Advanced Biomedical Technologies

  • Balaji highlights the significant advancements in life extension and brain-machine interfaces reported in technical journals.
  • He points out the public's lack of awareness about these technologies, partly due to regulatory hurdles.
  • Examples include mice being able to control devices telepathically and advancements in regeneration.

"You can do things with, for example, brain machine interface that's much more advanced than the general public realizes."

This quote emphasizes the gap between cutting-edge biomedical research and public knowledge.

Media and Reputation

  • Balaji criticizes Gawker's business model, which he perceives as damaging to individuals' reputations for the sake of clicks.
  • He contrasts Silicon Valley's incentive for truth with Gawker's incentive for sensationalism.
  • Balaji is pleased with Gawker's demise, viewing it as a victory for positive-sum institutions over negative-sum ones.

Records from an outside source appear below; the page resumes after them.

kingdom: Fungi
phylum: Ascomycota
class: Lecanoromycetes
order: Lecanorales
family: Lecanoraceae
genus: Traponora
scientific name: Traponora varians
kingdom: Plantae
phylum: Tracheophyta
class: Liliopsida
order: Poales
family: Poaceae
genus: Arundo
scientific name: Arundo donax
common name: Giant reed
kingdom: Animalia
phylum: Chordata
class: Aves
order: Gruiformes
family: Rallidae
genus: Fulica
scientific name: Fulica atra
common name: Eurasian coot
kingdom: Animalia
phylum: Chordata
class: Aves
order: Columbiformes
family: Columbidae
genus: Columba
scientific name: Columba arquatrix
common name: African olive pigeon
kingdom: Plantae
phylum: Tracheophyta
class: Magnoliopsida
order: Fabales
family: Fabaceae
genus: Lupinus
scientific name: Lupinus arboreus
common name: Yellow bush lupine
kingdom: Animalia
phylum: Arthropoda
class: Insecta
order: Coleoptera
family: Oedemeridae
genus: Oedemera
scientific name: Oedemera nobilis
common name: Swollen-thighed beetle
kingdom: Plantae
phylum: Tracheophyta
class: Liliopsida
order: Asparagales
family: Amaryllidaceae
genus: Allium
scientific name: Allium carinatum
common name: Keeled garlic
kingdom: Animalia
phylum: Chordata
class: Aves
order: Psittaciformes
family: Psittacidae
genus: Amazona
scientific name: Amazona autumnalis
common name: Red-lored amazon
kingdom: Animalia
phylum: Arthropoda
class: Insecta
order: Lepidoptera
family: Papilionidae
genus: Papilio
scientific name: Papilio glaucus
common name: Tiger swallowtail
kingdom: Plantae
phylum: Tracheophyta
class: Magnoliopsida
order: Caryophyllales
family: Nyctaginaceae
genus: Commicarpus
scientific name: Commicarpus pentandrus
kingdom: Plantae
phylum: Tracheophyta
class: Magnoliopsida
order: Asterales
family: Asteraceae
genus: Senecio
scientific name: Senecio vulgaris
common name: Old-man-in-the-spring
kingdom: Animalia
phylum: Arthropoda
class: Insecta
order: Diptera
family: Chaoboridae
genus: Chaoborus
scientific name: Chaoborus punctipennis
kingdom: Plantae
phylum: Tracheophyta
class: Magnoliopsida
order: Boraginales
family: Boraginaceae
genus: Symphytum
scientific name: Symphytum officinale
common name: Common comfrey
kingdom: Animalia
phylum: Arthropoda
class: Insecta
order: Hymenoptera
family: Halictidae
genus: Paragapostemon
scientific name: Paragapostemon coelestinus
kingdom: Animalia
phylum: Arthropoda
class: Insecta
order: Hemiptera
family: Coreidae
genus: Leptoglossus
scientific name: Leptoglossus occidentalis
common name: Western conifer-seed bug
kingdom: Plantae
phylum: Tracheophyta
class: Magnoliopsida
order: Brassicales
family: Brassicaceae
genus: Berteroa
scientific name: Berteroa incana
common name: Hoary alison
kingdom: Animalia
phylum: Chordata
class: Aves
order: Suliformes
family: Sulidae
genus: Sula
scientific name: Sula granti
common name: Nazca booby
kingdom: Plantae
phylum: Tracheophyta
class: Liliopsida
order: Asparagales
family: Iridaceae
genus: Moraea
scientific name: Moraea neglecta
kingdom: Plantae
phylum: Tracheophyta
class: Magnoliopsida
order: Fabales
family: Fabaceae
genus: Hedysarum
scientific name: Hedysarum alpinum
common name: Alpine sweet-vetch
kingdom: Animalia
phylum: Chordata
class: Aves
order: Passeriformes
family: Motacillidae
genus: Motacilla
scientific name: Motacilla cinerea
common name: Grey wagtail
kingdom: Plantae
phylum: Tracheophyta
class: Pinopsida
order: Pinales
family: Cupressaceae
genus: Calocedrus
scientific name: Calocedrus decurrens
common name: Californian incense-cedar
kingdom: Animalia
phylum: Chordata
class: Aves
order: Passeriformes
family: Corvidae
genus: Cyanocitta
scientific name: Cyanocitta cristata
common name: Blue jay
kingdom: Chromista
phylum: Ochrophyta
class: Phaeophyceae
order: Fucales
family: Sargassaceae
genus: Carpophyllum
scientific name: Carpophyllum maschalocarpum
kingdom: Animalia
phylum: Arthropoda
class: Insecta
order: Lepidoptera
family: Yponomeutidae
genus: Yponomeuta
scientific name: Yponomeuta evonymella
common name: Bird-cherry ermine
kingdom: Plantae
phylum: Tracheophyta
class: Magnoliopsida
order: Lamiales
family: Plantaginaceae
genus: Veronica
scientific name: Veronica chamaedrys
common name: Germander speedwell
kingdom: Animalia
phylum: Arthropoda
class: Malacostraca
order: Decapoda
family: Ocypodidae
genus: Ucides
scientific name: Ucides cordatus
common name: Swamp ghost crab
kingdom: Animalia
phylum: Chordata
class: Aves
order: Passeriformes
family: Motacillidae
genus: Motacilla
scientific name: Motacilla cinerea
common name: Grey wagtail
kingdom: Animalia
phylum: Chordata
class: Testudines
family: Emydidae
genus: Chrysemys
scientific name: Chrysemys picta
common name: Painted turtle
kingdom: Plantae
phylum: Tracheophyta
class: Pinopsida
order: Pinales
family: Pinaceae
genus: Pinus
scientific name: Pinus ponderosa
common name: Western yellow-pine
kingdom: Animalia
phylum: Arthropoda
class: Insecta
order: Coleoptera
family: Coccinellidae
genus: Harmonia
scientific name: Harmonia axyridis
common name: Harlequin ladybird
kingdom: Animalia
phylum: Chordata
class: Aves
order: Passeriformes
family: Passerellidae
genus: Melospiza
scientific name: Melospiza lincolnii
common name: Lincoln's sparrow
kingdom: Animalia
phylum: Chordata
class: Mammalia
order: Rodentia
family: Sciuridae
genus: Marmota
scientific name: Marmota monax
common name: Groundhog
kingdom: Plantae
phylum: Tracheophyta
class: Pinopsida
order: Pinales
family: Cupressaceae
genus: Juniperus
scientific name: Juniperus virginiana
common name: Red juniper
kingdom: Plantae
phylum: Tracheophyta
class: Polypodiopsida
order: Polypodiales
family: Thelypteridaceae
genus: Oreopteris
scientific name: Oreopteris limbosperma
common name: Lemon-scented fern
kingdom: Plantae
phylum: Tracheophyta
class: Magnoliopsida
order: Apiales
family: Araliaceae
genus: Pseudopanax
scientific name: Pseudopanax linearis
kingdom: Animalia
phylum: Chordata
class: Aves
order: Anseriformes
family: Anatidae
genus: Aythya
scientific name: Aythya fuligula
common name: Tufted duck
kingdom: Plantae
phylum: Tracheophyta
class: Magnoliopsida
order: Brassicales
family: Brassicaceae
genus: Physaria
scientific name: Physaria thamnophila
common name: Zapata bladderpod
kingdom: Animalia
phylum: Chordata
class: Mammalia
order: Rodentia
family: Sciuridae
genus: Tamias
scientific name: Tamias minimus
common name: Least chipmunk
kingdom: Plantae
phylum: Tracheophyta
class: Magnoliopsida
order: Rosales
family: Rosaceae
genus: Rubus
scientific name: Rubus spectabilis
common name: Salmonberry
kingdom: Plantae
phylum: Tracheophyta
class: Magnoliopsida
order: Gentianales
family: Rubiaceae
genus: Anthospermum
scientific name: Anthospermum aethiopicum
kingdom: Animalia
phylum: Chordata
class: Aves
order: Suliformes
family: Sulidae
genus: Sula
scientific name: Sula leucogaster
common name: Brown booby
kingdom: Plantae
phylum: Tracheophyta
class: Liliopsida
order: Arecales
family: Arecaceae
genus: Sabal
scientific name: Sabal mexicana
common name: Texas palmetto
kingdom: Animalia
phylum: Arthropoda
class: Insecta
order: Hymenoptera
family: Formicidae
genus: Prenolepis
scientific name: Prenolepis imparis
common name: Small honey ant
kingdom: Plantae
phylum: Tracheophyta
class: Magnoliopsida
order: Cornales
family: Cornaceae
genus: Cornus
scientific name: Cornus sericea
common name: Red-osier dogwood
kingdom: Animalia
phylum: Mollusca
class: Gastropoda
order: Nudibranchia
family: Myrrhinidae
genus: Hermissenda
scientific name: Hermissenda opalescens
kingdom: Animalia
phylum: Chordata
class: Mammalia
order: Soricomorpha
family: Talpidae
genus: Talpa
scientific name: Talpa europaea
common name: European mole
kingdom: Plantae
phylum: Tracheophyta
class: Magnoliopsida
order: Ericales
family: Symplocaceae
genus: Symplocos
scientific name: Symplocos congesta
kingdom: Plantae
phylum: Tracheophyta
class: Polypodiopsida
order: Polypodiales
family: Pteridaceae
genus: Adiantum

"Their basic business model was to try to destroy somebody's reputation for $5 in clicks."

This quote criticizes Gawker's approach to journalism, suggesting that it was destructive and profit-driven at the expense of truth.

Venture Capital and Truth Incentives

  • Balaji sees a strong incentive for truth within the venture capital industry, as VCs are financially motivated to recognize and learn from their mistakes.
  • He believes that VCs are fundamentally invested in building people up, which is the opposite of media models focused on tearing people down.
  • The venture capital model is characterized by an unusual elite that benefits from making others wealthier than themselves.

"A VC is very interested in whether they were wrong... there's actually a financial incentive for truth in a way that's unusual in other places."

This quote highlights the unique accountability and truth-seeking nature of venture capital, where admitting mistakes can lead to better investment decisions.

"VC is incentivized to make people richer than them to build people up."

Here, Balaji points out the positive-sum nature of venture capital, where success is achieved by supporting others to surpass the wealth of the investors themselves.

Future Plans and Digital Currency Application

  • Balaji teases an upcoming mainstream application of digital currency that is already in beta.
  • The application aims to enable people to earn money through their phones, contrasting with social media platforms that focus on social connections.

"We have an application where you can load it. And unlike Twitter or Facebook, where you click buttons to make friends, it's an application where you can click buttons and make money."

This quote introduces a forthcoming project that Balaji is involved in, which leverages digital currency to create economic opportunities through mobile technology.